__EXERCÍCIOS PROPOSTOS__.
[1] Troque "Presidenta" por "Presidente" ao reescrever o trecho do texto sobre o impeachment que começa em "O preço da gasolina está" e termina depois de "o impeachment! Será?".
[2] Prossiga com o texto sobre o barbeiro e o impeachment a partir do ponto em que ele termina.

__TEXTO DE APOIO__.
Na cadeira do barbeiro o impeachment

03/12/2015

 Por Leonardo Isaac Yarochewsky - 03/12/2015

No início da semana, portanto antes da atitude mesquinha e retaliatória do presidente da Câmara, estava fazendo a barba em uma barbearia na mesma rua em que fica o meu escritório, quando o barbeiro, com sua afiada navalha próximo ao meu pescoço, indagou: “Doutor, a Dilma não vai cair?”. Evidentemente, o gentil barbeiro esperava uma resposta positiva de minha parte. Antes de respondê-lo perquiri ao barbeiro: “Por que você me pergunta isso?” Sem pensar o barbeiro me respondeu: “Doutor o preço da gasolina na estrada está quase chegando a cinco reais”.

O preço da gasolina está um absurdo; a carne ficou mais cara; a venda de carro zero caiu no último mês; o trânsito piorou; a mensalidade da escola aumentou; comer fora está inviável; o preço de dólar disparou; as ações da Petrobrás caíram; faltou luz; faltou água; o desemprego aumentou; o senador foi preso; o delator foi solto; a polícia prendeu, mas o juiz soltou; o Joinvile caiu; o Aécio perdeu; a chuva acabou; o calor aumentou; a mulher separou; o homem enfartou.

A culpa é da Presidenta! Não faltam razões para o impeachment! Será?

__DADOS DO EXERCÍCIO__.

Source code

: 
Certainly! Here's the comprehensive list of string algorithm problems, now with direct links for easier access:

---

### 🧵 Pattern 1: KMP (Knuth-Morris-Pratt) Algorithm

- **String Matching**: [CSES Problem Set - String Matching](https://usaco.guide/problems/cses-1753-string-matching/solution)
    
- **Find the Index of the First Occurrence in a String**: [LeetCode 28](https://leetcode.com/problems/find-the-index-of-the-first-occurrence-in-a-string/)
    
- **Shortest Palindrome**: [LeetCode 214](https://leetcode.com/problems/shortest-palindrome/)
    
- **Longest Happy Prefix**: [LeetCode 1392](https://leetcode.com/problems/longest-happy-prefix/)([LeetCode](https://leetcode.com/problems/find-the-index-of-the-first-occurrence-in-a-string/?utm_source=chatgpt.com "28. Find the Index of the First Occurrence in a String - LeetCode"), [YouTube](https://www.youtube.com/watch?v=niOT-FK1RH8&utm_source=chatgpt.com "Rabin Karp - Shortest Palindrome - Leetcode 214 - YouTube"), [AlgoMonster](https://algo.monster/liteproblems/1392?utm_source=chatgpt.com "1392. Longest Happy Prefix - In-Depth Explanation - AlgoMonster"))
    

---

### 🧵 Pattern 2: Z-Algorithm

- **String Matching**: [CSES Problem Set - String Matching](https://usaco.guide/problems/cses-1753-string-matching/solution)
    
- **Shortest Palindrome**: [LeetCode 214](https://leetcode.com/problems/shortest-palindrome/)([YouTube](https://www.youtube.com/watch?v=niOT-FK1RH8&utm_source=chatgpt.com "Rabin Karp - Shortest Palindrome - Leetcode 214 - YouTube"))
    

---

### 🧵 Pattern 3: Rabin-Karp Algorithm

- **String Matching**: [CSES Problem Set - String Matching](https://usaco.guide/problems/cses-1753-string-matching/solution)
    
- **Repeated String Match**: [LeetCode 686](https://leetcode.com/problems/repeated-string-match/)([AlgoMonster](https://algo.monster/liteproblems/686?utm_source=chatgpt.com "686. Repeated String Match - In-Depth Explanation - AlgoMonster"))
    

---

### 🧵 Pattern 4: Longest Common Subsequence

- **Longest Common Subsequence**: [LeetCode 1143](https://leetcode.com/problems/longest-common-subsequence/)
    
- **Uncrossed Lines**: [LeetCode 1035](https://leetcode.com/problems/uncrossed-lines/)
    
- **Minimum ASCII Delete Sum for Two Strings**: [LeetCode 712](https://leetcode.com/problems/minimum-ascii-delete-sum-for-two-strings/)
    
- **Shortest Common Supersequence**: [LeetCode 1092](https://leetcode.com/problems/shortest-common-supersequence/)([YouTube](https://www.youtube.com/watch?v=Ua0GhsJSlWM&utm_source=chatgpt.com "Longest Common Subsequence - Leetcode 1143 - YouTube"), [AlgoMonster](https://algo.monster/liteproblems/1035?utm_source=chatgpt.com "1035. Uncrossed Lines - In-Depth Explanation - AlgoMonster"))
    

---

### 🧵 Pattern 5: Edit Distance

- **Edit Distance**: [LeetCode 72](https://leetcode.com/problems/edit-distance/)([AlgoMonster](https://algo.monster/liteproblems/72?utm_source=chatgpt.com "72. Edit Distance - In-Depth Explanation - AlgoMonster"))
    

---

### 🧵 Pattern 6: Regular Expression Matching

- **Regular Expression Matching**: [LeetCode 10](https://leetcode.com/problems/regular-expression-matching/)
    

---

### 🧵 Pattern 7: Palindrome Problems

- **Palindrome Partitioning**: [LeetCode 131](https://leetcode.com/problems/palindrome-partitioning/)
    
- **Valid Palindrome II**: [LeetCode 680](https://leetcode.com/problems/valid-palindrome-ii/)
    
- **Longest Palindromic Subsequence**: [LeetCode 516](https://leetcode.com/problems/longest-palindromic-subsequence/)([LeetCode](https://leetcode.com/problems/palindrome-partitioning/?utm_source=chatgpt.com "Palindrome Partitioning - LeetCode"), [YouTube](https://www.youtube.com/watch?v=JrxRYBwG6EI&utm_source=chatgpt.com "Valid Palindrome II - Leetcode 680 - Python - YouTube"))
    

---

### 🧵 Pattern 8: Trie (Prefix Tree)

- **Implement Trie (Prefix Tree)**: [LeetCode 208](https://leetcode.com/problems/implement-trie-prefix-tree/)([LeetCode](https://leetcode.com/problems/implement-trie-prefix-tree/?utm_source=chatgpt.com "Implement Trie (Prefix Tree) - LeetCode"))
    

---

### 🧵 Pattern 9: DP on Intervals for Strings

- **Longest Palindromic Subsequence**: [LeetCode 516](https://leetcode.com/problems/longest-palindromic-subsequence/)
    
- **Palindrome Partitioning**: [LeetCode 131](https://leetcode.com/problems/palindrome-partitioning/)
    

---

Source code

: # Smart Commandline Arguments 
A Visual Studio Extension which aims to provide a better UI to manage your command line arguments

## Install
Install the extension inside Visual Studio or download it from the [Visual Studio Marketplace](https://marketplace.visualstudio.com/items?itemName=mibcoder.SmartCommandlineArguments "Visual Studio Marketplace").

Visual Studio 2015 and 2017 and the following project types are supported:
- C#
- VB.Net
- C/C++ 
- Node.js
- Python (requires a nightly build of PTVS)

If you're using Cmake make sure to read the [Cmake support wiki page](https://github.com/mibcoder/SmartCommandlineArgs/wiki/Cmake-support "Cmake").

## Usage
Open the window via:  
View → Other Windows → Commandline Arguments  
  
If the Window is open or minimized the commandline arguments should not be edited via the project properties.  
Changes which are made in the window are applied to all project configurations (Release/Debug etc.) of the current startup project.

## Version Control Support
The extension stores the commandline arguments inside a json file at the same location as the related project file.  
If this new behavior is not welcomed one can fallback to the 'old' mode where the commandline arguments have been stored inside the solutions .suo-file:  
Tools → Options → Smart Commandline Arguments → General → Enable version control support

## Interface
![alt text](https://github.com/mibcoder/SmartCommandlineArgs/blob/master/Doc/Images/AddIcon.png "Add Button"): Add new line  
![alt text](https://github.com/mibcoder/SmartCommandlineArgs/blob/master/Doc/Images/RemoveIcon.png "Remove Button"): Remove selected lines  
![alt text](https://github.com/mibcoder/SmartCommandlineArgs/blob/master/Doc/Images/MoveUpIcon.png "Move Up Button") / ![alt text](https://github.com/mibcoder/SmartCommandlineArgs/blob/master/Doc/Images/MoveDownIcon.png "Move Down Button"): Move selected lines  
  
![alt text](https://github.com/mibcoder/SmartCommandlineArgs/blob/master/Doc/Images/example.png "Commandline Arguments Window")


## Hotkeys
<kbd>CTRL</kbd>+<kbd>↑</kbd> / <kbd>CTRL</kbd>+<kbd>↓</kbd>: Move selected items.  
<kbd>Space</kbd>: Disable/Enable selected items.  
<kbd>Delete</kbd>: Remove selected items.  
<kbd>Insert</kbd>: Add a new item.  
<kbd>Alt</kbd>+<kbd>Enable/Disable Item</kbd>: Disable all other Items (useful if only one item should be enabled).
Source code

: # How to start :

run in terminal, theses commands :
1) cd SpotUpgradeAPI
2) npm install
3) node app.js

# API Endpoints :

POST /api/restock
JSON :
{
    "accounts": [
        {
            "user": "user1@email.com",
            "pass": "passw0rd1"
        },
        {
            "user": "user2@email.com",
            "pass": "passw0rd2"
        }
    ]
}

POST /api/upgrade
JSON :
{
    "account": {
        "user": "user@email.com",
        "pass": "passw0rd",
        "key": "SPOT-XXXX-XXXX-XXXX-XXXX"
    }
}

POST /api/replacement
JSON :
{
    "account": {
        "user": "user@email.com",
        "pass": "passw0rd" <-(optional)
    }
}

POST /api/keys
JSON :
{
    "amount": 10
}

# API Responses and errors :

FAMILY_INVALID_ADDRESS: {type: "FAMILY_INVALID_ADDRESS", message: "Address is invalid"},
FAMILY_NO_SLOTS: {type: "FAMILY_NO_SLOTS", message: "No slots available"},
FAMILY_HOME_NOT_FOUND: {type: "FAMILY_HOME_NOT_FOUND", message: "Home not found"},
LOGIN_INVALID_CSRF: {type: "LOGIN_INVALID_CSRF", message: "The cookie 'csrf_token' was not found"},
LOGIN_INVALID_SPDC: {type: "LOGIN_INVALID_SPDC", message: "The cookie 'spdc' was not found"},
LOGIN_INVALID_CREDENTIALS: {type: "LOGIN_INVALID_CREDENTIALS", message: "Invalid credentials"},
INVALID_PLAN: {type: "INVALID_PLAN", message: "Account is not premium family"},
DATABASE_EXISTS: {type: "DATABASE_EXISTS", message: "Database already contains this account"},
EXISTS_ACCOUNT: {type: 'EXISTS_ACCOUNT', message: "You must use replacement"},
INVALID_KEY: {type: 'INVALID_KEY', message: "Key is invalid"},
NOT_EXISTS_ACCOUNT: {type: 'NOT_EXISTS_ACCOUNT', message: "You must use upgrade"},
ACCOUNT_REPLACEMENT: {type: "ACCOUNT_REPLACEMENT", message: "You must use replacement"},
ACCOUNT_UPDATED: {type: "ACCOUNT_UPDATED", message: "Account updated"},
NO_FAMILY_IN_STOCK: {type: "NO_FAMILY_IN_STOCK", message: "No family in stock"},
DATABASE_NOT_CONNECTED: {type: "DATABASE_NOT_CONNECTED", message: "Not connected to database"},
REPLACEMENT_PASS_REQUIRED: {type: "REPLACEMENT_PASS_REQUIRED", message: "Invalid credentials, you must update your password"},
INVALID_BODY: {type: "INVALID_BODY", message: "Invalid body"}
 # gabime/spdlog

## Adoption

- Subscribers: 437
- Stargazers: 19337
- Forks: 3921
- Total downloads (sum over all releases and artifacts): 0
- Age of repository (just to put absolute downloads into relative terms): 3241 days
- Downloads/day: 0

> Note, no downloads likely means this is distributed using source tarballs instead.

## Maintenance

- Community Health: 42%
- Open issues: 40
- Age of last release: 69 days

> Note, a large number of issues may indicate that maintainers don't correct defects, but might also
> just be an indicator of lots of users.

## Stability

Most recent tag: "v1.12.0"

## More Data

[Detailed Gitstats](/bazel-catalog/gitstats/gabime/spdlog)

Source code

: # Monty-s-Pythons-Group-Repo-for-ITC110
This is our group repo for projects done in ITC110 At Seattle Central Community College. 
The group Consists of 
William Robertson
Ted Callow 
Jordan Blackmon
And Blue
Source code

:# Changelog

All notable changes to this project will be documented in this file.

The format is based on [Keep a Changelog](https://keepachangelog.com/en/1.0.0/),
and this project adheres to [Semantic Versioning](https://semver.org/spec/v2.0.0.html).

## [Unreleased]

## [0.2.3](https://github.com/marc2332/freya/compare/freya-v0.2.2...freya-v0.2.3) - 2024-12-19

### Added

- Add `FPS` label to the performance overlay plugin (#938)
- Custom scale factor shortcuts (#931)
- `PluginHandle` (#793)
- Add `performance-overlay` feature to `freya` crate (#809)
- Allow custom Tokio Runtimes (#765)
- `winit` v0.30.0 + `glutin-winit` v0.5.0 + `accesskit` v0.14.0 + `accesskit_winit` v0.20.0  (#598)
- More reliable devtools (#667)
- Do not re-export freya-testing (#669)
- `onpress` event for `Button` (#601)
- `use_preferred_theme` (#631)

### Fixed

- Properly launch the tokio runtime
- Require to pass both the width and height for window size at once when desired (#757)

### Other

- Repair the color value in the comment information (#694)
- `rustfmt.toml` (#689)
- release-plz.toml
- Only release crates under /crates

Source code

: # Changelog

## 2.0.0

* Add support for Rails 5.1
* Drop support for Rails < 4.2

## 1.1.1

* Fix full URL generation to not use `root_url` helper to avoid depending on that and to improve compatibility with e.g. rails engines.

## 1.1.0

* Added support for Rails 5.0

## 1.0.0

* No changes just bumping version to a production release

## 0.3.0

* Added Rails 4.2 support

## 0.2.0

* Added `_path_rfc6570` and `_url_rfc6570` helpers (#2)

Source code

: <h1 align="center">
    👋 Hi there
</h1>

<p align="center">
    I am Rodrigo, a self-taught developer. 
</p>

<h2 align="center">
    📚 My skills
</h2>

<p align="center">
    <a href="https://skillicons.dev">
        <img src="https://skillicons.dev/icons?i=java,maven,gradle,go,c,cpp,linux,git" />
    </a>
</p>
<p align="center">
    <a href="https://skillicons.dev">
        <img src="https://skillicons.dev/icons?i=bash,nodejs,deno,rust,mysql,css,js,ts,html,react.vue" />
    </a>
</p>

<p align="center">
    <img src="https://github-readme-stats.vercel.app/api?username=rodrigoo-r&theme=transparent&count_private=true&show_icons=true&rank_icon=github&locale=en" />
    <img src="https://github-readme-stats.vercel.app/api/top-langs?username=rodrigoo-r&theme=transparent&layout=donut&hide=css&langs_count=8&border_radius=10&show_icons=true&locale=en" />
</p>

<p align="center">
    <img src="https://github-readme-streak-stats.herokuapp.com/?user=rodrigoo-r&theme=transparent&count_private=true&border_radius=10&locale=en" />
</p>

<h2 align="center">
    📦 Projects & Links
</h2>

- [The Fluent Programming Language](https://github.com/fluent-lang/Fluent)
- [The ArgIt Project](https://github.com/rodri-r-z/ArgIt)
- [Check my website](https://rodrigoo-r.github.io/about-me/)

__RESPOSTAS POR EXERCÍCIO__.
[1]
O preço da gasolina está um absurdo; a carne ficou mais cara; a venda de carro zero caiu no último mês; o trânsito piorou; a mensalidade da escola aumentou; comer fora está inviável; o preço de dólar disparou; as ações da Petrobrás caíram; faltou luz; faltou água; o desemprego aumentou; o senador foi preso; o delator foi solto; a polícia prendeu, mas o juiz soltou; o Joinvile caiu; o Aécio perdeu; a chuva acabou; o calor aumentou; a mulher separou; o homem enfartou.

A culpa é da Presidente! Não faltam razões para o impeachment! Será?

[2]
Não resta dúvida que boa parte da sociedade, principalmente da classe médio-alta e da elite, está desde o primeiro dia do ano querendo arrancar – este é o termo – Dilma Rousseff da Presidência da República. Naquele dia 26 de outubro, um domingo chuvoso  – pelo menos em Belo Horizonte - assim que foi proclamado o resultado de uma das mais acirradas e brigadas eleições presidenciais deu-se início ao “terceiro turno”. A oposição, principalmente o PSDB, inconformado com mais uma derrota para o PT iniciou uma campanha sórdida e prejudicial ao país contra a Presidenta da República. É evidente e até saudável para democracia que haja oposição. Mas que haja oposição consciente, responsável e lúcida. Oposição que almeja sim o poder, mas que coloca os interesses da República e do povo brasileiro em primeiro lugar.

Para justificar a perda do mandato da Presidenta da República, eleita com mais de 54 milhões de votos, não basta, como pretendia o barbeiro, que o preço da gasolina esteja alto, que tenha faltado água, que a inflação tenha aumentado ou, ainda, uma crise econômica. Isto pode ser bons motivos para criticar o governo, para questionar a política econômica etc., mas em hipótese alguma para o impeachment da Presidenta. O impeachment é uma medida drástica, extrema e excepcional. Não pode ser instrumento utilizado para satisfazer interesses pessoais.  A insatisfação política deve ser demonstrada através do voto em eleições livres e democráticas como a que elegeu a presidenta Dilma. Para que seja declarado o impedimento e cassado o mandato da Presidenta da República é necessário e imprescindível, de acordo com a Constituição da República (CR), que a Presidenta tenha praticado crimes de responsabilidade que atentem contra a própria Constituição e especialmente contra o que dispõe o art. 85, incisos I a VII da CR. Por seu turno a Lei nº 1.079, de 10.04.1950, em atendimento ao princípio da legalidade define os crimes de responsabilidade.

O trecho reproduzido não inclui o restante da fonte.